I furbetti delle immatricolazioni scovati dalla finanza di Oria

Guardia di Finanza

Tempi durissimi per i furbetti delle immatricolazioni, finiti sotto la lente della guardia di finanza di Oria. Da gennaio a oggi, i militari della tenenza di confine hanno sequestrato automezzi per un valore complessivo di 166mila euro, tutti immatricolati in Svizzera ma condotti da persone residenti stabilmente in Italia.
Le indagini delle fiamme gialle hanno ricevuto anche un impulso dal lungo periodo di lockdown imposto dalla pandemia di Covid-19. In quei mesi, infatti, con le dogane chiuse e il traffico verso il Ticino ridotto ai minimi termini, le auto con targa svizzera che circolavano sul territorio lariano spiccavano molto più di prima. E hanno inevitabilmente suscitato l’interesse dei finanzieri.
La legge vieta di immatricolare un’auto all’estero e di usarla normalmente nel Paese di residenza. Per vari motivi. Non ultimi, ovviamente, l’evasione dell’imposta di bollo e l’impossibilità (o la difficoltà) di risalire al proprietario in caso di contravvenzione. «In realtà, sul Lario il fenomeno delle immatricolazione estere sembra essere abbastanza ampio – dice il luogotenente Rocco Buccafurri, comandante della tenenza della guardia di finanza di Oria – e riguarda sia i frontalieri sia persone che non lavorano in Ticino». Sta di fatto che in questi mesi le fiamme gialle hanno sequestrato almeno 7 auto e uno scooter: tra questi mezzi anche una Jeep Cherokee, una Audi A3 e un’auto di lusso di particolare pregio, il cui proprietario, così come accertato dai militari, risulta residente da tempo in un comune dell’Altolago. Per tutte le auto e lo scooter non erano state assolte le «formalità doganali» previste dalla legge (il pagamento del dazio, pari al 10% e dell’Iva italiana, che è al 22%).

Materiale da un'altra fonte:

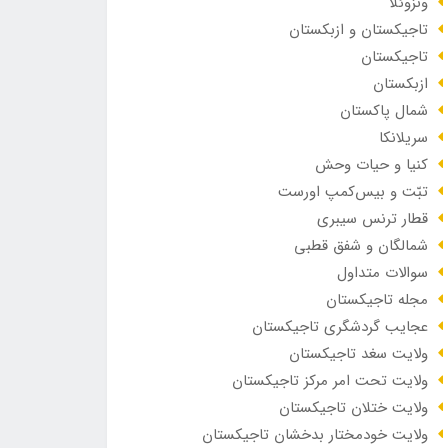
ونزوئلا
تاجیکستان و ازبکستان
تاجیکستان
ازبکستان
شمال پاکستان
سریلانکا
کنیا و حیات وحش
تبّت و بیس‌کمپ اورست
قطار ترنس سیبری
شمالگان و شفق قطبی
سوالات متداول
مجله تاجیکستان
عجایب گردشگری تاجیکستان
ولایت سغد تاجیکستان
ولایت تحت امر مرکز تاجیکستان
ولایت ختلان تاجیکستان
ولایت خودمختار بدخشان تاجیکستان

Questi veicoli, quindi, avrebbero potuto essere utilizzati soltanto dall’intestatario (o da un congiunto) oppure da un terzo previa autorizzazione del titolare. Invece erano di fatto di proprietà di persone residenti in Italia che li utilizzavano senza l’autorizzazione doganale e in violazione di tutte le regole. Secondo la finanza, siamo di fronte alla «nuova frontiera del contrabbando». Un fenomeno, come detto, diffuso: «quello che vede cittadini italiani comprare auto anche di lusso in paesi extra-UE per risparmiare sul bollo auto, sull’assicurazione e su altre imposte o per rendere più difficili, o addirittura del tutto vane, le procedure per il recupero di eventuali sanzioni».
I trasgressori sono stati segnalati all’Agenzia delle Dogane di Como per illecito amministrativo di contrabbando. Rischiano tutti multe salatissime, anche di decine di migliaia di euro.